How to tackle a friend who shows me down all the time?
Q: I am in the USA and miss my parents and brother a lot. I can't go to India as I have a new job and can't take leave. I am facing problems with one particular friend who tries to ignore me and lets me down. I can't avoid her company, as she is a part of my friend circle and it’s very difficult to avoid her. Moreover I like so many people in that group with whom I don't want to break off. But nobody can avoid her now. How can I tackle her and her bad behaviour? Whenever we are at a party and I start talking about my experiences, she tries to change the topic intentionally or gets up to distract others. This makes me very depressed. She also tells her children to bother my 6-year-old daughter, so that I get more disturbed. Many people have noticed her doing this to me intentionally. Please advise.
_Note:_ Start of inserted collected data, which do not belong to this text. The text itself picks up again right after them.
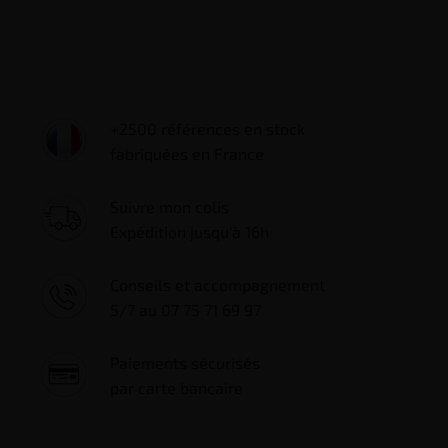
+2500 références en stock
fabriquées en France
Suivre mon colis
Expédition jusqu'à 16h
Conseils et accompagnement
5/7 au 07 75 71 69 97
Paiements sécurisés
par carte bancaire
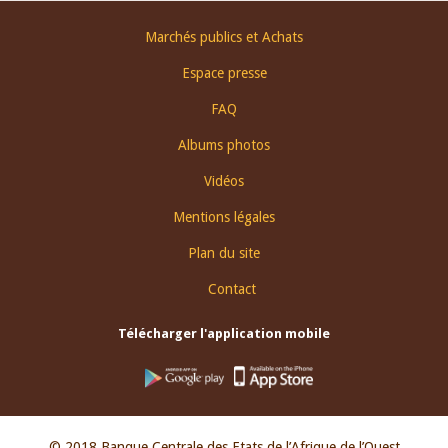
Footer
Marchés publics et Achats
menu
Espace presse
FAQ
Albums photos
Vidéos
Mentions légales
Plan du site
Contact
Télécharger l'application mobile
© 2018 Banque Centrale des Etats de l’Afrique de l’Ouest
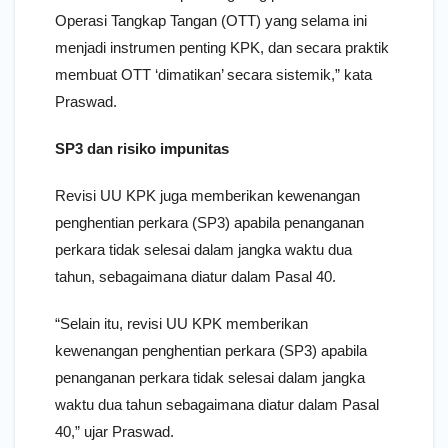
Operasi Tangkap Tangan (OTT) yang selama ini
menjadi instrumen penting KPK, dan secara praktik
membuat OTT ‘dimatikan’ secara sistemik,” kata
Praswad.
SP3 dan risiko impunitas
Revisi UU KPK juga memberikan kewenangan
penghentian perkara (SP3) apabila penanganan
perkara tidak selesai dalam jangka waktu dua
tahun, sebagaimana diatur dalam Pasal 40.
“Selain itu, revisi UU KPK memberikan
kewenangan penghentian perkara (SP3) apabila
penanganan perkara tidak selesai dalam jangka
waktu dua tahun sebagaimana diatur dalam Pasal
40,” ujar Praswad.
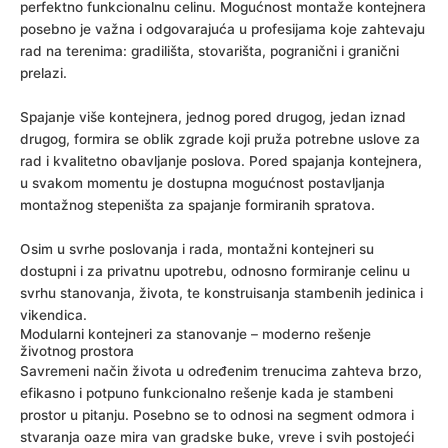
perfektno funkcionalnu celinu. Mogućnost montaže kontejnera
posebno je važna i odgovarajuća u profesijama koje zahtevaju
rad na terenima: gradilišta, stovarišta, pogranični i granični
prelazi.
Spajanje više kontejnera, jednog pored drugog, jedan iznad
drugog, formira se oblik zgrade koji pruža potrebne uslove za
rad i kvalitetno obavljanje poslova. Pored spajanja kontejnera,
u svakom momentu je dostupna mogućnost postavljanja
montažnog stepeništa za spajanje formiranih spratova.
Osim u svrhe poslovanja i rada, montažni kontejneri su
dostupni i za privatnu upotrebu, odnosno formiranje celinu u
svrhu stanovanja, života, te konstruisanja stambenih jedinica i
vikendica.
Modularni kontejneri za stanovanje – moderno rešenje
životnog prostora
Savremeni način života u određenim trenucima zahteva brzo,
efikasno i potpuno funkcionalno rešenje kada je stambeni
prostor u pitanju. Posebno se to odnosi na segment odmora i
stvaranja oaze mira van gradske buke, vreve i svih postojeći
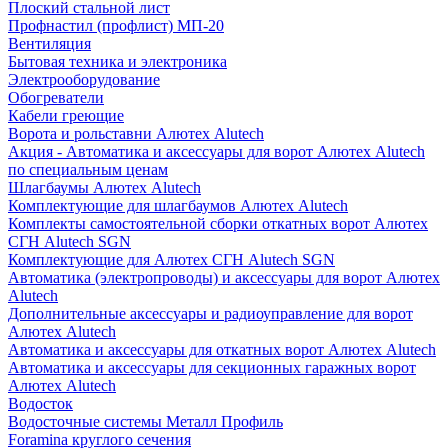
Плоский стальной лист
Профнастил (профлист) МП-20
Вентиляция
Бытовая техника и электроника
Электрооборудование
Обогреватели
Кабели греющие
Ворота и рольставни Алютех Alutech
Акция - Автоматика и аксессуары для ворот Алютех Alutech
по специальным ценам
Шлагбаумы Алютех Alutech
Комплектующие для шлагбаумов Алютех Alutech
Комплекты самостоятельной сборки откатных ворот Алютех
СГН Alutech SGN
Комплектующие для Алютех СГН Alutech SGN
Автоматика (электропроводы) и аксессуары для ворот Алютех
Alutech
Дополнительные аксессуары и радиоуправление для ворот
Алютех Alutech
Автоматика и аксессуары для откатных ворот Алютех Alutech
Автоматика и аксессуары для секционных гаражных ворот
Алютех Alutech
Водосток
Водосточные системы Металл Профиль
Foramina круглого сечения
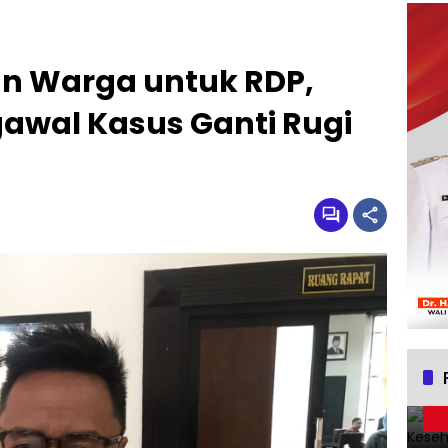
n Warga untuk RDP,
gawal Kasus Ganti Rugi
A:You need to consider why is it that you continue to refer to this person as a friend and why is her approval so important to you. Another aspect that requires consideration is the extreme black and white attitude towards this friend, why do you consider removal or complete resolving of problems as the only solution. You can also consider confronting her or even ignoring her subtly. The best solution it seems is to accept her disregard for you and instead focus on developing your relationship with people that actually care about you. You could also focus on finding new friends or developing hobbies that will in turn increase your self worth. It is important to understand that you may not have control over some situations in life, especially over things like other peoples opinions of you or even their liking or disliking you. Also focus on finding support in your immediate family, your children and husband. If it is possible to visit a counsellor or call a help line, it is advisable to do so. Many psychologists or social workers who work with not-for-profit organisations are trained and willing to assist someone at minimal fees or you could also approach the psychologist affiliated with your work place.